Just remembered something from Ch’an sessions. (Seems like there are strata of cultivation memories. The instructions are written on the walls and you have to climb that high or dig that low in order to read your instructions.) When it hurts a lot and you are determined to continue, and there is no way out, the only way to make it stop hurting is to a) lose the distinction between "want comfort" and "don’t want pain," which is hard to do and is just another thought; b) or just say "give up worrying about it, let it hurt;" or c) sit still. Hold the mind still. d) is the trick that really works best because when you cultivate and stir up the mud, if there is any sides of self or desire or ego exposed, they’re gonna get splattered with the mud and it’s gonna hurt more. So hold it all very very still, don’t have any desires, don’t think, just reduce it to a fine point and let the mind slish by on both sides. Then after a while reduce the point to nothing.

When bowing, hold the eyes still. Don’t go tripping off into the cars, the signs, the road, the surf, the cliffs, the people, etc. because each glance echoes in the head and your bowing is stirring up lots of mud, you’re in line for lots of muddy hurting. Hold the eyes still--ten feet in front to you and keep on bowing. Listen to your words with an inner ear. Let the breakfast thoughts, the memories, the car fantasies, the people readings, even the Buddha thoughts--let them go by without a trace. They are empty; return them to emptiness.

County Sheriff: "We’re just going to pat you down to see if you’ve for any concealed weapons under your robes.

Monk thinks to himself: "Nope, only weapon I’ve got is my mind and it’s unloaded."

Topanga Canyon Road

Failed today. Cut and ran at the top of the thermometer. The heaviest day yet and I took the easy way out, ran away to spend money on something external to stop and prevent my old bad habits. I lost the chance to make progress today--if I really had faith in the method, I would not fall to the heat and the tension and the noise. But instead, I ran.

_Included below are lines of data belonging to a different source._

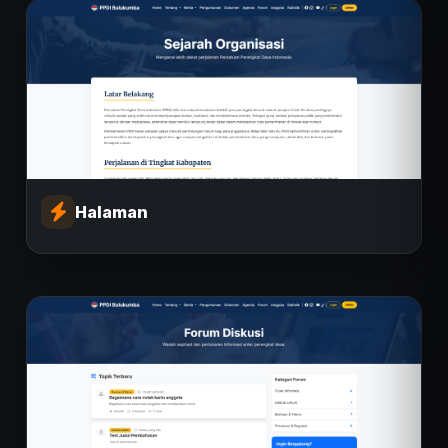
Halaman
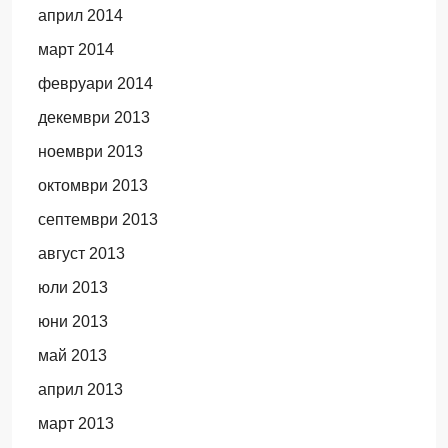
април 2014
март 2014
февруари 2014
декември 2013
ноември 2013
октомври 2013
септември 2013
август 2013
юли 2013
юни 2013
май 2013
април 2013
март 2013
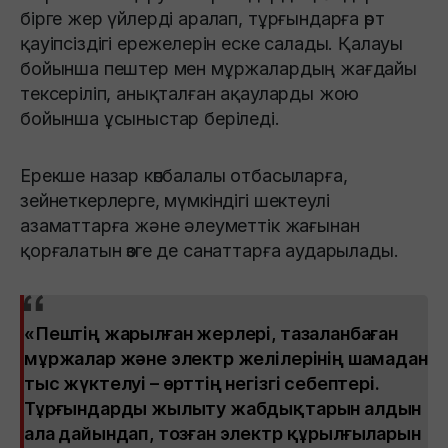
бірге жер үйлерді аралап, тұрғындарға өрт
қауіпсіздігі ережелерін еске салады. Қалауы
бойынша пештер мен мұржалардың жағдайы
тексеріліп, анықталған ақауларды жою
бойынша ұсыныстар беріледі.
Ерекше назар көпбалалы отбасыларға,
зейнеткерлерге, мүмкіндігі шектеулі
азаматтарға және әлеуметтік жағынан
қорғалатын өзге де санаттарға аударылады.
«Пештің жарылған жерлері, тазаланбаған
мұржалар және электр желілерінің шамадан
тыс жүктелуі – өрттің негізгі себептері.
Тұрғындарды жылыту жабдықтарын алдын
ала дайындап, тозған электр құрылғыларын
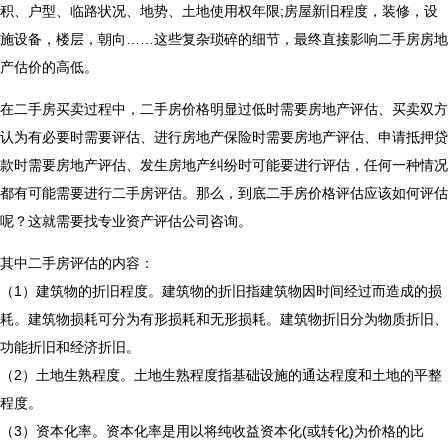
积、户型、临路状况、地势、土地使用权年限;房屋新旧程度，装修，设
施设备，楼层，朝向……这些复杂琐碎的细节，最终直接影响二手房房地
产估价的高低。
在二手房买卖过程中，二手房价格明显过低时需要房地产评估、买卖双方
认为有必要时需要评估、进行房地产保险时需要房地产评估、申请抵押贷
款时需要房地产评估、发生房地产纠纷时可能要进行评估，任何一种情况
都有可能需要进行二手房评估。那么，到底二手房价格评估应该如何评估
呢？这就需要找专业资产评估公司咨询。
其中二手房评估的内容：
（1）建筑物的折旧程度。建筑物的折旧指建筑物因时间经过而造成的损
耗。建筑物损耗可分为有形损耗和无形损耗。建筑物折旧分为物质折旧、
功能折旧和经济折旧。
（2）土地生熟程度。土地生熟程度指基础设施的通达程度和土地的平整
程度。
（3）资本化率。资本化率是用以将纯收益资本化(或转化)为价格的比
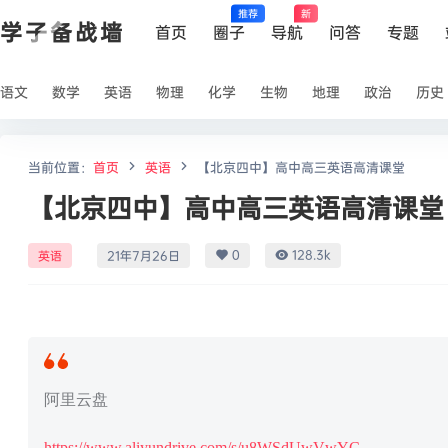
推荐
新
学子备战墙
首页
圈子
导航
问答
专题
语文
数学
英语
物理
化学
生物
地理
政治
历史
当前位置：
首页
英语
【北京四中】高中高三英语高清课堂
【北京四中】高中高三英语高清课堂
0
128.3k
英语
21年7月26日
阿里云盘
https://www.aliyundrive.com/s/u8WSdUwVwYC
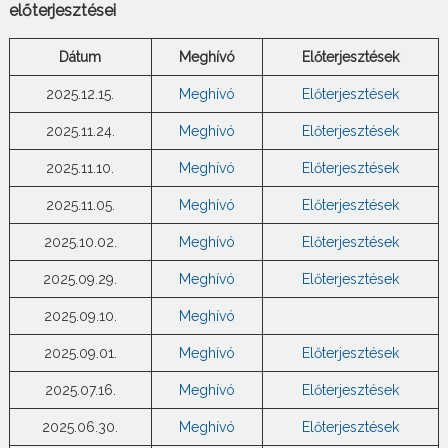
előterjesztései
Dátum
Meghívó
Előterjesztések
2025.12.15.
Meghívó
Előterjesztések
2025.11.24.
Meghívó
Előterjesztések
2025.11.10.
Meghívó
Előterjesztések
2025.11.05.
Meghívó
Előterjesztések
2025.10.02.
Meghívó
Előterjesztések
2025.09.29.
Meghívó
Előterjesztések
2025.09.10.
Meghívó
2025.09.01.
Meghívó
Előterjesztések
2025.07.16.
Meghívó
Előterjesztések
2025.06.30.
Meghívó
Előterjesztések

Have to build back up and fight again, fight the same battle all over again. Try harder next time, chicken. You found your boiling point and it ain’t very high.

This morning I did everything right to keep food in my stomach but at 11:00 I heard a little tiny voice say: don’t eat today. I heard the same voice the last time I got diarrhea. Of course I ignored the voice both times and wound up losing two hours of bowing each day.

It might have been any one of a number of things, but at any rate it resulted in my mind going blank and giving up on the bowing until my body was right. Wrong.